Reform of the state’s jury system began early in Judge Kaye’s term and has never stopped. Indeed, three commissions have been involved from the inception of the effort in 1993.

The reforms were first laid out in a report by The Jury Project, a task force headed by Southern District Judge Colleen McMahon, who was then a partner at Paul, Weiss, Rifkind, Wharton & Garrison. Two subsequent commissions have focused on enhancing the jury experience. One was headed in 1998 by Gregory P. Joseph and the latest in 2003 by Mark C. Zauderer, now with Flemming Zulack Williamson Zauderer.

The jury reform goals, then and now, have been to create a system that represents the entire community, one that treats jurors with courtesy and respect and one that is as efficient as possible.

The jury crusade created “650,000 opportunities for the public to think better of us,” Judge Kaye said.

Legislative action was required to end exemptions for attorneys and other professionals, increase juror pay, reduce hours of service, and end mandatory sequestering of jurors. Judge Kaye and the supporters she enlisted lobbied effectively for those and other changes.

Judge Kaye said the jury initiatives have been “genuinely important” and had made service “genuinely better.”

But she said there still is “unfinished business,” and jury duty has become a “national subject,” but added, “there are a lot of things going on we’re not doing.”

Judge Kaye said that she expected “much more substantive” reforms to emerge from the recommendations of 51 judges the court system appointed to evaluate innovations. The judges, 26 of whom tested innovations in their courtrooms, recommended that jurors be allowed to take notes and ask questions, that jurors be provided with a written copy of the judge’s charge, and that counsel be permitted to make openings to the entire panel at the outset of voir dire.

“We have to move on to the next phase,” Judge Kaye said.

Focus on Children

In 1991, then-Chief Judge Sol Wachtler asked Judge Kaye to serve as the chair of the Permanent Judicial Commission for Justice for Children.

She had paid little attention to children’s issues, and was initially reluctant to take the job.
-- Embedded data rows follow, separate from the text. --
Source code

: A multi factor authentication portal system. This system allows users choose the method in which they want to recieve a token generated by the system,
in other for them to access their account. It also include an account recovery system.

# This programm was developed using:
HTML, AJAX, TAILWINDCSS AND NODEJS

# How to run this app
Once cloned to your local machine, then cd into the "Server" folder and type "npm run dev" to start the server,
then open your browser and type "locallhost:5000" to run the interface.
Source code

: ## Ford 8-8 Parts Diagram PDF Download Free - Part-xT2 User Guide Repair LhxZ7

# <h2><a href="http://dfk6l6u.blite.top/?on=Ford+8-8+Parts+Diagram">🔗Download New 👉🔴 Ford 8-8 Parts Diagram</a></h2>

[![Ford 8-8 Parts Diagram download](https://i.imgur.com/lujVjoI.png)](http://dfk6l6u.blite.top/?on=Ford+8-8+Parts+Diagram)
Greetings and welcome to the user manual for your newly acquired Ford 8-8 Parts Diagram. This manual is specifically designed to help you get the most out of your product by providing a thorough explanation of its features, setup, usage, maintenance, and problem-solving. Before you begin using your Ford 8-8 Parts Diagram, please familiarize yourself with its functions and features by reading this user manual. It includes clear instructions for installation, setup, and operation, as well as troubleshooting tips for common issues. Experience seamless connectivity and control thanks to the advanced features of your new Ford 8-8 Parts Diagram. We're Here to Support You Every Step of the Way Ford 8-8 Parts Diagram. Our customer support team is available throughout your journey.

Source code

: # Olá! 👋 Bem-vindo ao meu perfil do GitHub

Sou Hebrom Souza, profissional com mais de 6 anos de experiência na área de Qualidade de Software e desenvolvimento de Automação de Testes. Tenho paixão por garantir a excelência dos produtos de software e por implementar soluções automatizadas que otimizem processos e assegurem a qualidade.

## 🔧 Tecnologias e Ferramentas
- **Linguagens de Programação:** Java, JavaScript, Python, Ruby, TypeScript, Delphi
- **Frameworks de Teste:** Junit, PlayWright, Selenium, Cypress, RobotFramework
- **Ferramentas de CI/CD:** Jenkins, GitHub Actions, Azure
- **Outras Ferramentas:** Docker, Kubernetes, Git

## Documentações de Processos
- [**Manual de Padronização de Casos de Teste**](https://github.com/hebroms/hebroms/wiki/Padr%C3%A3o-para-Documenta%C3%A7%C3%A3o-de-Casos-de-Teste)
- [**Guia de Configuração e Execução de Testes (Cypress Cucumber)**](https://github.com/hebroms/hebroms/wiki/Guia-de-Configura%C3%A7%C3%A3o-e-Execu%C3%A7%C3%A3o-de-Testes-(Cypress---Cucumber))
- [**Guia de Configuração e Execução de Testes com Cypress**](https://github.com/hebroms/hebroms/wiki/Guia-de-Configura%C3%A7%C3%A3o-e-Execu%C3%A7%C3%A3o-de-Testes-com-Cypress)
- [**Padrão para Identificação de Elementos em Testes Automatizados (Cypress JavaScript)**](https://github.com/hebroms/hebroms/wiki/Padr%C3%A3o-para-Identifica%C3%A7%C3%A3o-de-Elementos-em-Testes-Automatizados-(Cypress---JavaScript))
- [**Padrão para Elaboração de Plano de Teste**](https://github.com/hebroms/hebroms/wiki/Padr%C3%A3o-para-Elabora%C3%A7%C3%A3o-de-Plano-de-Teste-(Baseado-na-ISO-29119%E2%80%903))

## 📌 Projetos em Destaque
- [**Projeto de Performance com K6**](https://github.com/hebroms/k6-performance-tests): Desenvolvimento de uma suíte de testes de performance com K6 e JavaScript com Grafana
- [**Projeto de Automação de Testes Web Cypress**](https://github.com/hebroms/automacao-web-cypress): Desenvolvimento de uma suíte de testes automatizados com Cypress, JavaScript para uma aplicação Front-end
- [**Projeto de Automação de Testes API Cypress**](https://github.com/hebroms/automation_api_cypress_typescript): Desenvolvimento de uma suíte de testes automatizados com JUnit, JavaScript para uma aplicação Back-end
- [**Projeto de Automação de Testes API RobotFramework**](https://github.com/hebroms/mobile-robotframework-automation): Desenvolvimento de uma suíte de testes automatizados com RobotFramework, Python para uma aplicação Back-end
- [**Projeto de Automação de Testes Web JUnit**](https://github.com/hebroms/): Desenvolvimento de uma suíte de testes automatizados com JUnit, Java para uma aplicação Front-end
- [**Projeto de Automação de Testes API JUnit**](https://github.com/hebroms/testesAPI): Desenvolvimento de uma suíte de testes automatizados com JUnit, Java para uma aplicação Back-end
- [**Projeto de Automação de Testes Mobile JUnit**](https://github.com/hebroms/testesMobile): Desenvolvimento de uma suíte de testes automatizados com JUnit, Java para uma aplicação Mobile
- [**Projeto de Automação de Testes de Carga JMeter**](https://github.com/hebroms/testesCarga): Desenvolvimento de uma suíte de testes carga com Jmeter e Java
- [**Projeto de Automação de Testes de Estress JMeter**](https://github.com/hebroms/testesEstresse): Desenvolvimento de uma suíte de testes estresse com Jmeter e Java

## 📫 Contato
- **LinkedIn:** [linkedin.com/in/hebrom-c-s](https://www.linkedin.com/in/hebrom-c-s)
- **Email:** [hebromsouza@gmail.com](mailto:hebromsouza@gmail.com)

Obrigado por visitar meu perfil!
But Judge Wachtler persisted, and Judge Kaye became a zealous advocate on family issues, so much so that she retained the chairmanship of the commission after she became chief judge.

Judge Kaye shakes hands with 13-year-old Steven Neville after a 2004 Adoption Week ceremony at Grand Central terminal. Looking on is Administration for Children’s Services Commissioner John. B. Mattingly and the adoptive mother, Barbara Neville. The courts have worked with the agency to increase the number of children freed for adoption.